--- Data to process Enclosed Below ---

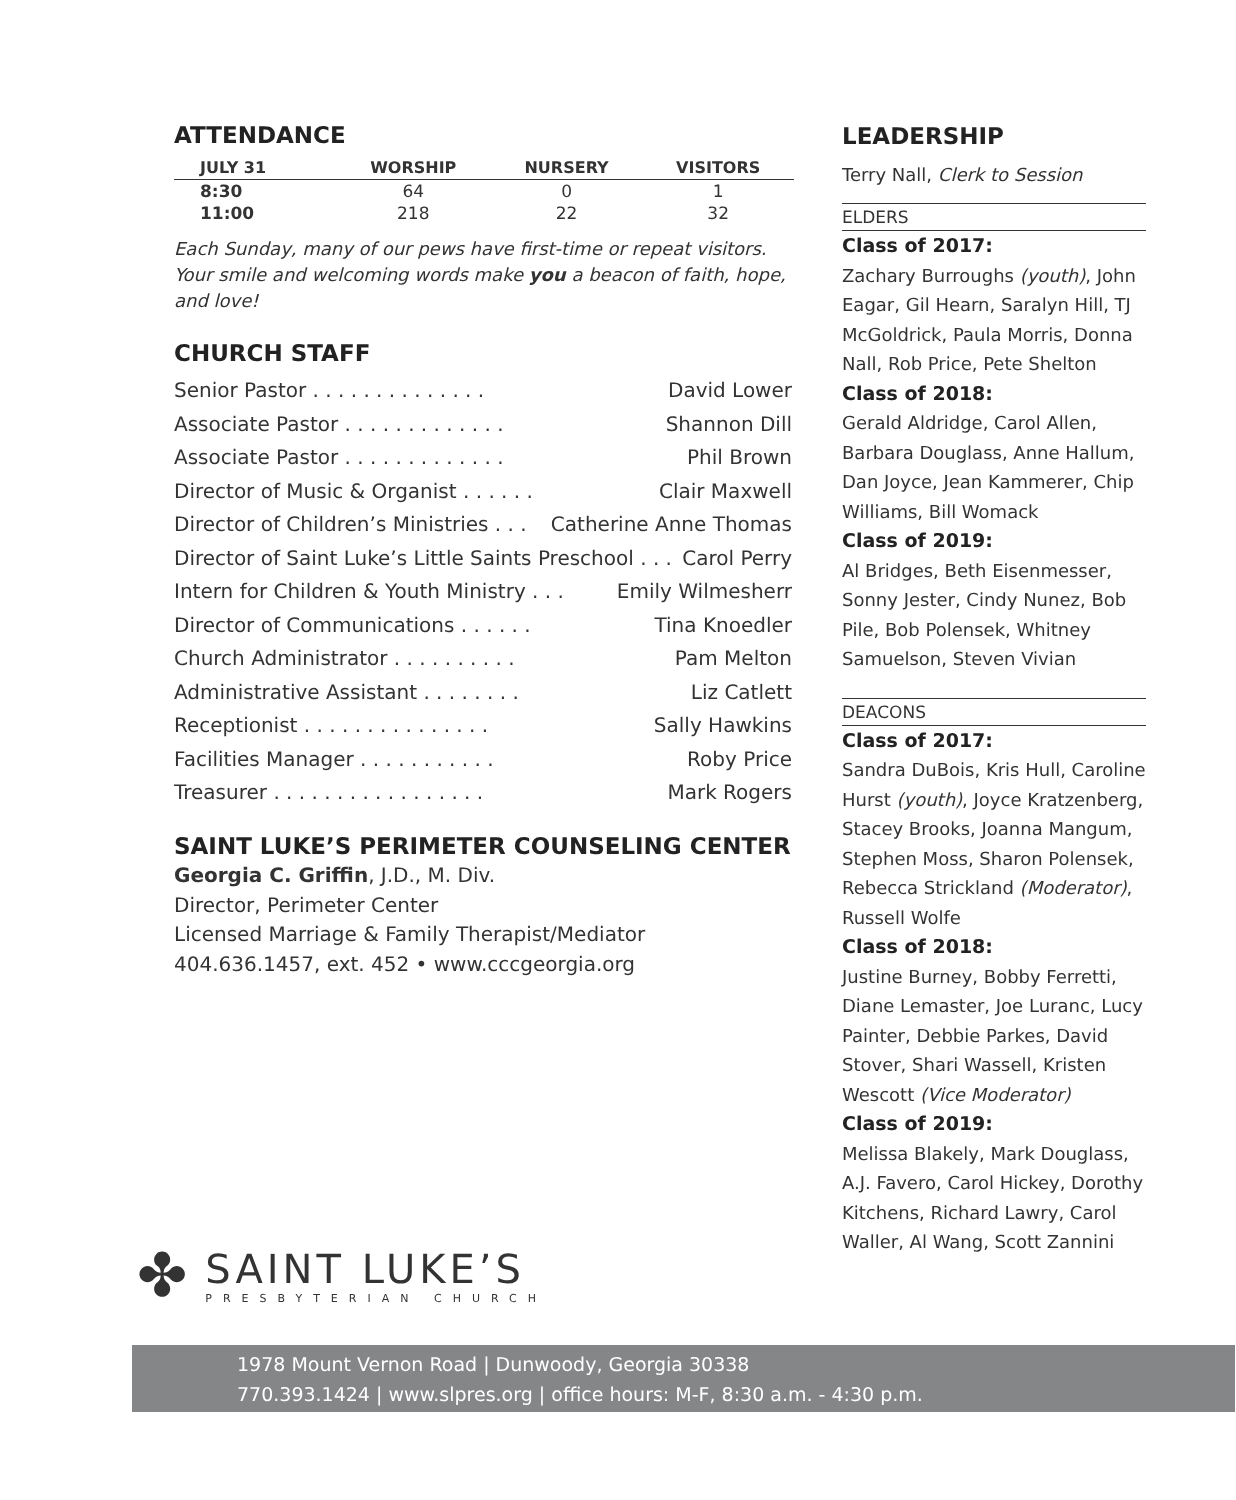ATTENDANCE
| JULY 31 | WORSHIP | NURSERY | VISITORS |
| --- | --- | --- | --- |
| 8:30 | 64 | 0 | 1 |
| 11:00 | 218 | 22 | 32 |
Each Sunday, many of our pews have first-time or repeat visitors. Your smile and welcoming words make you a beacon of faith, hope, and love!
CHURCH STAFF
Senior Pastor . . . . . . . . . . . . . . David Lower
Associate Pastor . . . . . . . . . . . . . Shannon Dill
Associate Pastor . . . . . . . . . . . . . Phil Brown
Director of Music & Organist . . . . . . Clair Maxwell
Director of Children’s Ministries . . . Catherine Anne Thomas
Director of Saint Luke’s Little Saints Preschool . . . Carol Perry
Intern for Children & Youth Ministry . . . Emily Wilmesherr
Director of Communications . . . . . . Tina Knoedler
Church Administrator . . . . . . . . . . Pam Melton
Administrative Assistant . . . . . . . . Liz Catlett
Receptionist . . . . . . . . . . . . . . . Sally Hawkins
Facilities Manager . . . . . . . . . . . Roby Price
Treasurer . . . . . . . . . . . . . . . . . Mark Rogers
SAINT LUKE’S PERIMETER COUNSELING CENTER
Georgia C. Griffin, J.D., M. Div.
Director, Perimeter Center
Licensed Marriage & Family Therapist/Mediator
404.636.1457, ext. 452 • www.cccgeorgia.org
LEADERSHIP
Terry Nall, Clerk to Session
ELDERS
Class of 2017:
Zachary Burroughs (youth), John Eagar, Gil Hearn, Saralyn Hill, TJ McGoldrick, Paula Morris, Donna Nall, Rob Price, Pete Shelton
Class of 2018:
Gerald Aldridge, Carol Allen, Barbara Douglass, Anne Hallum, Dan Joyce, Jean Kammerer, Chip Williams, Bill Womack
Class of 2019:
Al Bridges, Beth Eisenmesser, Sonny Jester, Cindy Nunez, Bob Pile, Bob Polensek, Whitney Samuelson, Steven Vivian
DEACONS
Class of 2017:
Sandra DuBois, Kris Hull, Caroline Hurst (youth), Joyce Kratzenberg, Stacey Brooks, Joanna Mangum, Stephen Moss, Sharon Polensek, Rebecca Strickland (Moderator), Russell Wolfe
Class of 2018:
Justine Burney, Bobby Ferretti, Diane Lemaster, Joe Luranc, Lucy Painter, Debbie Parkes, David Stover, Shari Wassell, Kristen Wescott (Vice Moderator)
Class of 2019:
Melissa Blakely, Mark Douglass, A.J. Favero, Carol Hickey, Dorothy Kitchens, Richard Lawry, Carol Waller, Al Wang, Scott Zannini
✤
SAINT LUKE’S
PRESBYTERIAN CHURCH
1978 Mount Vernon Road | Dunwoody, Georgia 30338
770.393.1424 | www.slpres.org | office hours: M-F, 8:30 a.m. - 4:30 p.m.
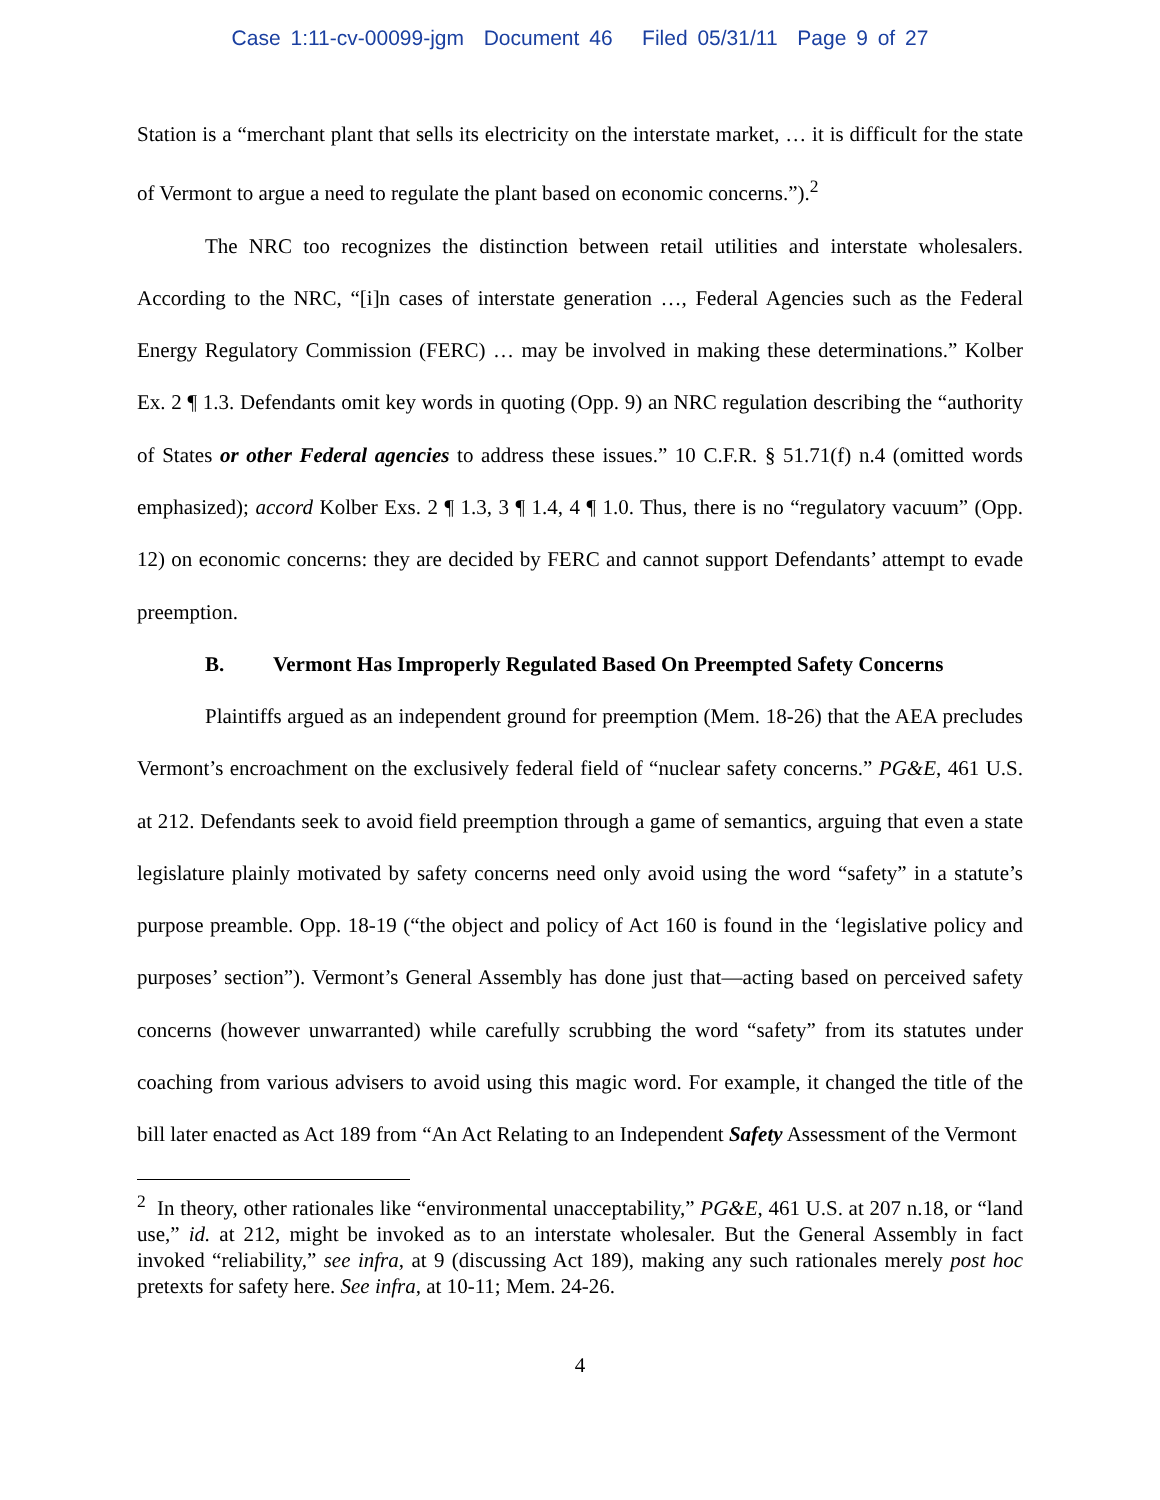Case 1:11-cv-00099-jgm Document 46 Filed 05/31/11 Page 9 of 27
Station is a “merchant plant that sells its electricity on the interstate market, … it is difficult for the state of Vermont to argue a need to regulate the plant based on economic concerns.”).<sup>2</sup>
The NRC too recognizes the distinction between retail utilities and interstate wholesalers. According to the NRC, “[i]n cases of interstate generation …, Federal Agencies such as the Federal Energy Regulatory Commission (FERC) … may be involved in making these determinations.” Kolber Ex. 2 ¶ 1.3. Defendants omit key words in quoting (Opp. 9) an NRC regulation describing the “authority of States or other Federal agencies to address these issues.” 10 C.F.R. § 51.71(f) n.4 (omitted words emphasized); accord Kolber Exs. 2 ¶ 1.3, 3 ¶ 1.4, 4 ¶ 1.0. Thus, there is no “regulatory vacuum” (Opp. 12) on economic concerns: they are decided by FERC and cannot support Defendants’ attempt to evade preemption.
B. Vermont Has Improperly Regulated Based On Preempted Safety Concerns
Plaintiffs argued as an independent ground for preemption (Mem. 18-26) that the AEA precludes Vermont’s encroachment on the exclusively federal field of “nuclear safety concerns.” PG&E, 461 U.S. at 212. Defendants seek to avoid field preemption through a game of semantics, arguing that even a state legislature plainly motivated by safety concerns need only avoid using the word “safety” in a statute’s purpose preamble. Opp. 18-19 (“the object and policy of Act 160 is found in the ‘legislative policy and purposes’ section”). Vermont’s General Assembly has done just that—acting based on perceived safety concerns (however unwarranted) while carefully scrubbing the word “safety” from its statutes under coaching from various advisers to avoid using this magic word. For example, it changed the title of the bill later enacted as Act 189 from “An Act Relating to an Independent Safety Assessment of the Vermont
<sup>2</sup> In theory, other rationales like “environmental unacceptability,” PG&E, 461 U.S. at 207 n.18, or “land use,” id. at 212, might be invoked as to an interstate wholesaler. But the General Assembly in fact invoked “reliability,” see infra, at 9 (discussing Act 189), making any such rationales merely post hoc pretexts for safety here. See infra, at 10-11; Mem. 24-26.
4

--- End of Enclosed Data to process ---

→ **Problem to work on**: Reproduce exactly the entries above, limited to the lines from the one with "Justine Burney, Bobby" through the one with "1978 Mount Vernon", both included.

→ **Output for this exercise**:
Justine Burney, Bobby Ferretti, Diane Lemaster, Joe Luranc, Lucy Painter, Debbie Parkes, David Stover, Shari Wassell, Kristen Wescott (Vice Moderator)
Class of 2019:
Melissa Blakely, Mark Douglass, A.J. Favero, Carol Hickey, Dorothy Kitchens, Richard Lawry, Carol Waller, Al Wang, Scott Zannini
✤
SAINT LUKE’S
PRESBYTERIAN CHURCH
1978 Mount Vernon Road | Dunwoody, Georgia 30338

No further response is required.